TVAAS is based on established statistical models that have been in use among many industries for decades and, in some instances, centuries. These models are designed to work well with large amounts of information and accommodate common issues with student testing, such as non-random missing data. While the underlying program code for these models and algorithms used for Tennessee is proprietary, the TVAAS methodologies and algorithms are published and have been in the open literature for almost 20 years. Details about the TVAAS models are available in the references below:

  • On the statistical models upon which Tennessee's reporting is based: "Statistical Models and Business Rules" available at https://tvaas.sas.com/support/TVAAS-Statistical-Models-and-Business-Rules.pdf.
  • On the Tennessee Value-Added Assessment System: Millman, Jason, ed. Grading Teachers, Grading Schools: Is Student Achievement a Valid Evaluation Measure? Thousand Oaks, CA: Corwin Press, 1997.

TVAAS in Theory

While TVAAS reporting benefits from a robust modeling approach, this statistical rigor is necessary to provide reliable estimates. More specifically, the TVAAS models attain their reliability by addressing critical issues related to working with student testing data, such as students with missing test scores and the inherent measurement error associated with any test score.
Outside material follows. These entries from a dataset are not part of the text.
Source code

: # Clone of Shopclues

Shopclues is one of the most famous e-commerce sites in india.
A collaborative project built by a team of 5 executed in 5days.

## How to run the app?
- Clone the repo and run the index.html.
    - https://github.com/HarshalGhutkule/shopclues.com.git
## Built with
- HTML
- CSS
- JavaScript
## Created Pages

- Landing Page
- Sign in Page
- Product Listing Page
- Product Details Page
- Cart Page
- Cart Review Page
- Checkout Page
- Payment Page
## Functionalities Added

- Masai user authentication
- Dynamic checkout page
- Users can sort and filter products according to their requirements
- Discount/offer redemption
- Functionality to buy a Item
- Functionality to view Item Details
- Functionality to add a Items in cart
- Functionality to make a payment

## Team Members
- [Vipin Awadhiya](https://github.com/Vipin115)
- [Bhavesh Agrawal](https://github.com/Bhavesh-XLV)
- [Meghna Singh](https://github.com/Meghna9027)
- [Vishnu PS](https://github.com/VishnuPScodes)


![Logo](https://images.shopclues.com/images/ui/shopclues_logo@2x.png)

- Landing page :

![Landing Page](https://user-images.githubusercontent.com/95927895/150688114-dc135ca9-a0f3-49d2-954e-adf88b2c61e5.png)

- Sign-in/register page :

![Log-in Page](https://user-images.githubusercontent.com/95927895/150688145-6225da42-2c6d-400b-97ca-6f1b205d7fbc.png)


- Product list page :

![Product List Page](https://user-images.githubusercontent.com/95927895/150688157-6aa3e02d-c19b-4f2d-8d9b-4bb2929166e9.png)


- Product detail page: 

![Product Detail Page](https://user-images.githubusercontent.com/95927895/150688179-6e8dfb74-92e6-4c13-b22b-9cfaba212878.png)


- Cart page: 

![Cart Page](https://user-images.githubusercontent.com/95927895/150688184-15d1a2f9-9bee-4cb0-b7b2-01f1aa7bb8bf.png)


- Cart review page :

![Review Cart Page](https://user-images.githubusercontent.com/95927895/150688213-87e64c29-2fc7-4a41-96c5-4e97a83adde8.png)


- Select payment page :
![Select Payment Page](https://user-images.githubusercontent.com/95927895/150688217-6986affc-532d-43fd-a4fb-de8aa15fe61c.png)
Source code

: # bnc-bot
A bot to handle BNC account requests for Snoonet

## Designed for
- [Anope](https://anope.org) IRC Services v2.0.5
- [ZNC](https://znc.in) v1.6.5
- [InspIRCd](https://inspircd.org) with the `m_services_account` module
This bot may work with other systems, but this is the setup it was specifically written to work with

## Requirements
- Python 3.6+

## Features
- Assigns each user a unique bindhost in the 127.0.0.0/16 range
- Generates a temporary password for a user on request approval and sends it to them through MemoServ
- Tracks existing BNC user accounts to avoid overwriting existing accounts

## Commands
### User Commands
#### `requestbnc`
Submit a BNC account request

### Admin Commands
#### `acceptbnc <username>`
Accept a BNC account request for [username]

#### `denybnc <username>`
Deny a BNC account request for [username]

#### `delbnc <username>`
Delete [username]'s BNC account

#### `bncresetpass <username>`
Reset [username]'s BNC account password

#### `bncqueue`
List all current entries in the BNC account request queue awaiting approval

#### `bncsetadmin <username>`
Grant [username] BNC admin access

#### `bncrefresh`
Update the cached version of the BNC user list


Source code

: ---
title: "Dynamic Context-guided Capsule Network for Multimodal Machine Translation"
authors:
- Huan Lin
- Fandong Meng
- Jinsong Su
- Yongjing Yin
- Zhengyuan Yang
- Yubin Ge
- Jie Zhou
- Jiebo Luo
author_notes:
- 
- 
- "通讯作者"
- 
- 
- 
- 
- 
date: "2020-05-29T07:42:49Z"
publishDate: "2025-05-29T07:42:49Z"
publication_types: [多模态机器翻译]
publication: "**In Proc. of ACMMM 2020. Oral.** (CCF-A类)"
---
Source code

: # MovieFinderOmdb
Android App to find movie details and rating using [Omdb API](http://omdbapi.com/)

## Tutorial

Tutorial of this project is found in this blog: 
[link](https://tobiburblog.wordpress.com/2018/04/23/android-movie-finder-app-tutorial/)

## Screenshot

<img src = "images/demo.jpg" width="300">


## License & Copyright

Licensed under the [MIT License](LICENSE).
Regardless, the TVAAS modeling has been sufficiently understood such that value-added experts and researchers have replicated the models for their own analyses. In doing so, they have validated and reaffirmed the appropriateness of the TVAAS modeling. The references below include recent studies by statisticians from the RAND Corporation, a non-profit research organization:

  • On the choice of a complex value-added model: McCaffrey, Daniel F., and J.R. Lockwood. 2008. "Value-Added Models: Analytic Issues." Prepared for the National Research Council and the National Academy of Education, Board on Testing and Accountability Workshop on Value-Added Modeling, Nov. 13-14, 2008, Washington, DC.
  • On the advantages of the longitudinal, mixed model approach: Lockwood, J.R. and Daniel F. McCaffrey. 2007. "Controlling for Individual Heterogeneity in Longitudinal Models, with Applications to Student Achievement." Electronic Journal of Statistics 1: 223-52.
  • On the insufficiency of simple value-added models: McCaffrey, Daniel F., B. Han, and J.R. Lockwood. 2008. "From Data to Bonuses: A Case Study of the Issues Related to Awarding Teachers Pay on the Basis of the Students' Progress." Presented at Performance Incentives: Their Growing Impact on American K-12 Education, Feb. 28-29, 2008, National Center on Performance Incentives at Vanderbilt University.

TVAAS in Practice

TVAAS includes two main statistical models, each described briefly below.
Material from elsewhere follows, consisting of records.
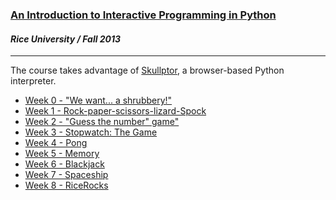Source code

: <a href="https://www.coursera.org/course/interactivepython"><h3>An Introduction to Interactive Programming in Python</h3></a>
<h4><i>Rice University / Fall 2013</i></h4>
<hr>

<p>The course takes advantage of <a href="http://www.codeskulptor.org">Skullptor</a>, a browser-based Python interpreter.</p>

<ul>
	<li><a href="http://www.codeskulptor.org/#user19_ni4Y5VPlxN_0.py">Week 0 - "We want... a shrubbery!"</a></li>
	<li><a href="http://www.codeskulptor.org/#user20_l2wcTEgGkh_5.py">Week 1 - Rock-paper-scissors-lizard-Spock</a></li>
	<li><a href="http://www.codeskulptor.org/#user26_sITUEbTVWQ_7.py">Week 2 - "Guess the number" game"</a></li>
	<li><a href="http://www.codeskulptor.org/#user22_g0a7xd9wBq_6.py">Week 3 - Stopwatch: The Game</a></li>
	<li><a href="http://www.codeskulptor.org/#user23_S0hAyUjlTR_6.py">Week 4 - Pong</a></li>
	<li><a href="http://www.codeskulptor.org/#user26_Zjgbm5F8AE_7.py">Week 5 - Memory</a></li>
	<li><a href="http://www.codeskulptor.org/#user28_XcysKUjlpn_1.py">Week 6 - Blackjack</a></li>
	<li><a href="http://www.codeskulptor.org/#user28_LsgAS4DMP8_1.py">Week 7 - Spaceship</a></li>
	<li><a href="http://www.codeskulptor.org/#user28_vkfrJbnSBV_1.py">Week 8 - RiceRocks</a></li>
</ul>

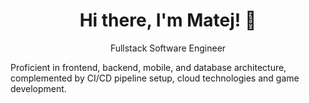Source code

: <h1 align="center">Hi there, I'm Matej! 👋</h1>
<p align="center">Fullstack Software Engineer</p>

<p>
Proficient in frontend, backend, mobile, and database architecture, complemented by CI/CD pipeline setup, cloud technologies and game development.
</p>
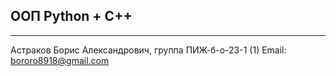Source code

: ## ООП Python + C++
-------------
Астраков Борис Александрович, группа ПИЖ-б-о-23-1 (1)
Email: bororo8918@gmail.com
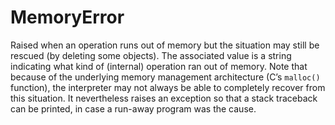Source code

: # MemoryError

Raised when an operation runs out of memory but the situation may still be rescued (by deleting some objects). The associated value is a string indicating what kind of (internal) operation ran out of memory. Note that because of the underlying memory management architecture (C’s `malloc()` function), the interpreter may not always be able to completely recover from this situation. It nevertheless raises an exception so that a stack traceback can be printed, in case a run-away program was the cause.
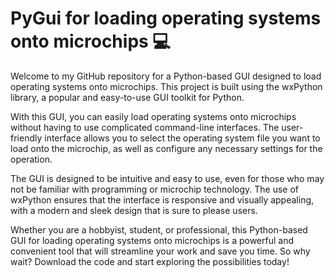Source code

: # PyGui for loading operating systems onto microchips 💻

Welcome to my GitHub repository for a Python-based GUI designed to load operating systems onto microchips. This project is built using the wxPython library, a popular and easy-to-use GUI toolkit for Python.

With this GUI, you can easily load operating systems onto microchips without having to use complicated command-line interfaces. The user-friendly interface allows you to select the operating system file you want to load onto the microchip, as well as configure any necessary settings for the operation.

The GUI is designed to be intuitive and easy to use, even for those who may not be familiar with programming or microchip technology. The use of wxPython ensures that the interface is responsive and visually appealing, with a modern and sleek design that is sure to please users.

Whether you are a hobbyist, student, or professional, this Python-based GUI for loading operating systems onto microchips is a powerful and convenient tool that will streamline your work and save you time. So why wait? Download the code and start exploring the possibilities today!
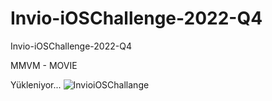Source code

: # Invio-iOSChallenge-2022-Q4
Invio-iOSChallenge-2022-Q4 

MMVM - MOVIE

Yükleniyor...
![InvioiOSChallange](https://user-images.githubusercontent.com/58392243/206692292-aa40f7ec-6134-4134-88b9-0fec52228e9d.gif)
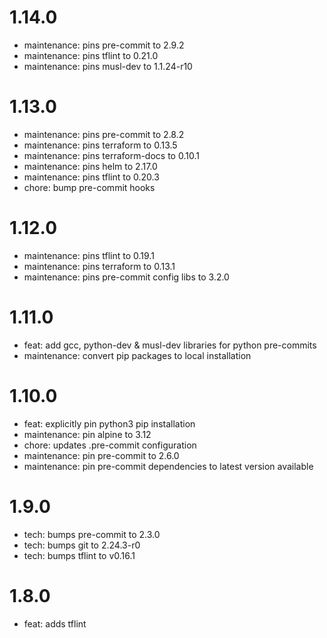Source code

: 1.14.0
======

- maintenance: pins pre-commit to 2.9.2
- maintenance: pins tflint to 0.21.0
- maintenance: pins musl-dev to 1.1.24-r10

1.13.0
======

- maintenance: pins pre-commit to 2.8.2
- maintenance: pins terraform to 0.13.5
- maintenance: pins terraform-docs to 0.10.1
- maintenance: pins helm to 2.17.0
- maintenance: pins tflint to 0.20.3
- chore: bump pre-commit hooks

1.12.0
======

- maintenance: pins tflint to 0.19.1
- maintenance: pins terraform to 0.13.1
- maintenance: pins pre-commit config libs to 3.2.0

1.11.0
======

- feat: add gcc, python-dev & musl-dev libraries for python pre-commits
- maintenance: convert pip packages to local installation

1.10.0
======

- feat: explicitly pin python3 pip installation
- maintenance: pin alpine to 3.12
- chore: updates .pre-commit configuration
- maintenance: pin pre-commit to 2.6.0
- maintenance: pin pre-commit dependencies to latest version available

1.9.0
======

- tech: bumps pre-commit to 2.3.0
- tech: bumps git to 2.24.3-r0
- tech: bumps tflint to v0.16.1

1.8.0
======

- feat: adds tflint

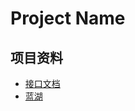 # Project Name

## 项目资料

- [接口文档](https://hwtest2.cdollar.cn/dollar-test-huaxia-choose-fund/doc.html)
- [蓝湖](https://lanhuapp.com/link/#/invite?sid=qxEov5ja)
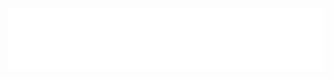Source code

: <img align="center" src="https://github.com/AlexRoman777/AlexRoman777/blob/stats/images/rain.svg" alt="Header" />

<!-- <img align="center" src="https://github.com/AlexRoman777/AlexRoman777/blob/stats/images/footer.svg" alt="Footer" /> -->

<!-- <p align="center">
  <samp>
    <a href="https://devops22.se">22</a> .
    <a href="https://devops23.se">23</a>
  </samp>
</p> -->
  • The growth standard methodology (also known as the multivariate response model or MRM) used in value-added analyses is a multivariate, longitudinal, linear mixed model. In other words, it is conceptually a multivariate repeated-measures ANOVA model. The growth standard methodology is used when there are clear "before" and "after" assessments in which to form a reliable gain estimate. In Tennessee, this is used for for TCAP reporting in Mathematics and English Language Arts in grades 4-8.
  • The predictive methodology (also known as the univariate response model or URM) used in value-added analyses is conceptually an analysis of covariance (ANCOVA) model. The predictive methodology is based on the difference between expected scores and actual scores for students. In Tennessee, this is used EOC reporting and for TCAP reporting in Social Studies for grades 6-8.